#### WHAT THIS TASK INVOLVES:
In the entries that follow, repeat exactly the lines from the one that has "ые компрессы. Также" through the one that has "Đước đường xe hơi: 1,6 tỷ/1000m2 ~> 2,3 tỷ/", but omit pictures.

#### EXTRACTED INFORMATION:
═══

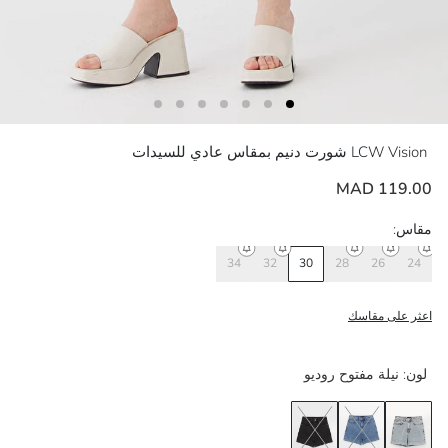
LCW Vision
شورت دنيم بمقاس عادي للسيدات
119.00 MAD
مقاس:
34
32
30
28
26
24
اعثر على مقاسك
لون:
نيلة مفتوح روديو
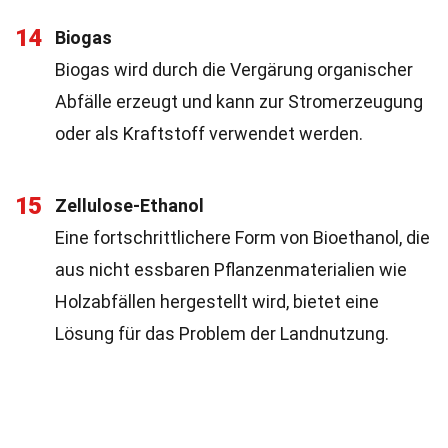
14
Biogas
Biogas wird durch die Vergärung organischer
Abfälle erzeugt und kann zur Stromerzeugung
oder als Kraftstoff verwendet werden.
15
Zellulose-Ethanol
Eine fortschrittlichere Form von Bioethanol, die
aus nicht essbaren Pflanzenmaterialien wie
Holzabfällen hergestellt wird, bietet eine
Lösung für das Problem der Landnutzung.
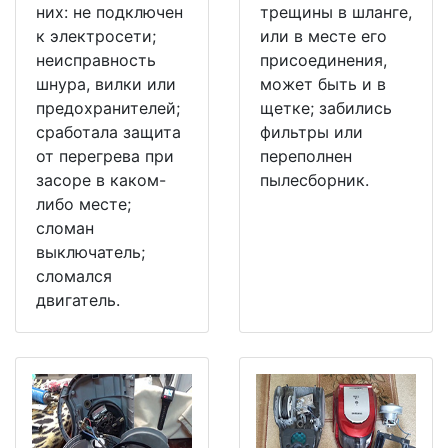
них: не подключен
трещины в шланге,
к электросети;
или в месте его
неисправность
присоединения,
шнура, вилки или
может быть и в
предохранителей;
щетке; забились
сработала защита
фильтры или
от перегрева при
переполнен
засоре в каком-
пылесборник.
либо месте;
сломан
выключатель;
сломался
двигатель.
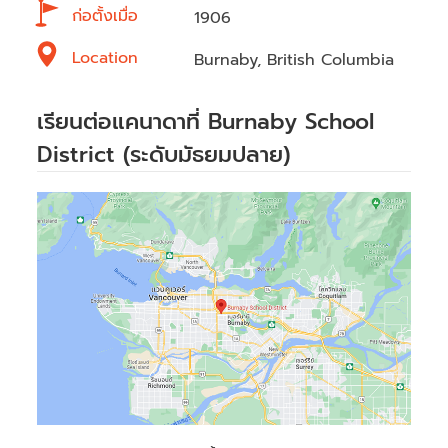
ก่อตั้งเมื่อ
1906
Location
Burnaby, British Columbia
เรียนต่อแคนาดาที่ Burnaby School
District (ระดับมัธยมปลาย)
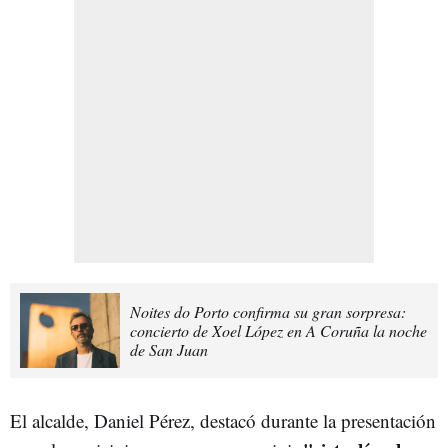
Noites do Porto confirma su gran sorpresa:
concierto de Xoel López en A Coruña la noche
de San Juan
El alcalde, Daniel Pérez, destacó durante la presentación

═══

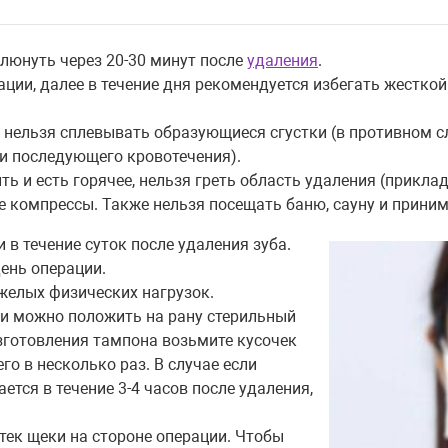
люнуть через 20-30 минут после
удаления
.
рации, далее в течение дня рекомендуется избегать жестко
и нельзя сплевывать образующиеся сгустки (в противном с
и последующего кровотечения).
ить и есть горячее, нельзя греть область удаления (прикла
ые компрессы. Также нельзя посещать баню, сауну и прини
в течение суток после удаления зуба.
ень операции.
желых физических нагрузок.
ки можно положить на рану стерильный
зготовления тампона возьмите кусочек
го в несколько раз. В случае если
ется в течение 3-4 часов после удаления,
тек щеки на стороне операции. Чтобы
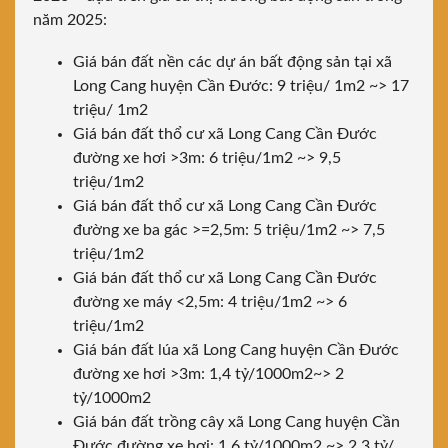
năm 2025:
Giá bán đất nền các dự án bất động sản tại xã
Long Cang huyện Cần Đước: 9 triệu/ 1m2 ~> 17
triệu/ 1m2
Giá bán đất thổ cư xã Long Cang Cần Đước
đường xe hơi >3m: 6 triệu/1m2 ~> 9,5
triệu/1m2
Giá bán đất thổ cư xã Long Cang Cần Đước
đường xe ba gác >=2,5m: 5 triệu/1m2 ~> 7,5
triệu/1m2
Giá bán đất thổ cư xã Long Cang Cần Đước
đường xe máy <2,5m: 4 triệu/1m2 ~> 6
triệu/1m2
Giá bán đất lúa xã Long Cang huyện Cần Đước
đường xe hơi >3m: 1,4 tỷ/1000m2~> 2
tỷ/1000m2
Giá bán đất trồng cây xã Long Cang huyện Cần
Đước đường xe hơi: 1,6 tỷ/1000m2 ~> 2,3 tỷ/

═══

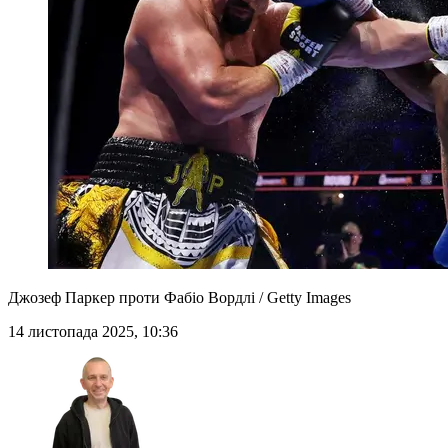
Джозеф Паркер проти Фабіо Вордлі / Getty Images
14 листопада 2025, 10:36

═══

#### RESULT OF THIS TASK:
ые компрессы. Также нельзя посещать баню, сауну и прини
в течение суток после удаления зуба.
ень операции.
желых физических нагрузок.
ки можно положить на рану стерильный
зготовления тампона возьмите кусочек
го в несколько раз. В случае если
ется в течение 3-4 часов после удаления,
тек щеки на стороне операции. Чтобы
năm 2025:
Giá bán đất nền các dự án bất động sản tại xã
Long Cang huyện Cần Đước: 9 triệu/ 1m2 ~> 17
triệu/ 1m2
Giá bán đất thổ cư xã Long Cang Cần Đước
đường xe hơi >3m: 6 triệu/1m2 ~> 9,5
triệu/1m2
Giá bán đất thổ cư xã Long Cang Cần Đước
đường xe ba gác >=2,5m: 5 triệu/1m2 ~> 7,5
triệu/1m2
Giá bán đất thổ cư xã Long Cang Cần Đước
đường xe máy <2,5m: 4 triệu/1m2 ~> 6
triệu/1m2
Giá bán đất lúa xã Long Cang huyện Cần Đước
đường xe hơi >3m: 1,4 tỷ/1000m2~> 2
tỷ/1000m2
Giá bán đất trồng cây xã Long Cang huyện Cần
Đước đường xe hơi: 1,6 tỷ/1000m2 ~> 2,3 tỷ/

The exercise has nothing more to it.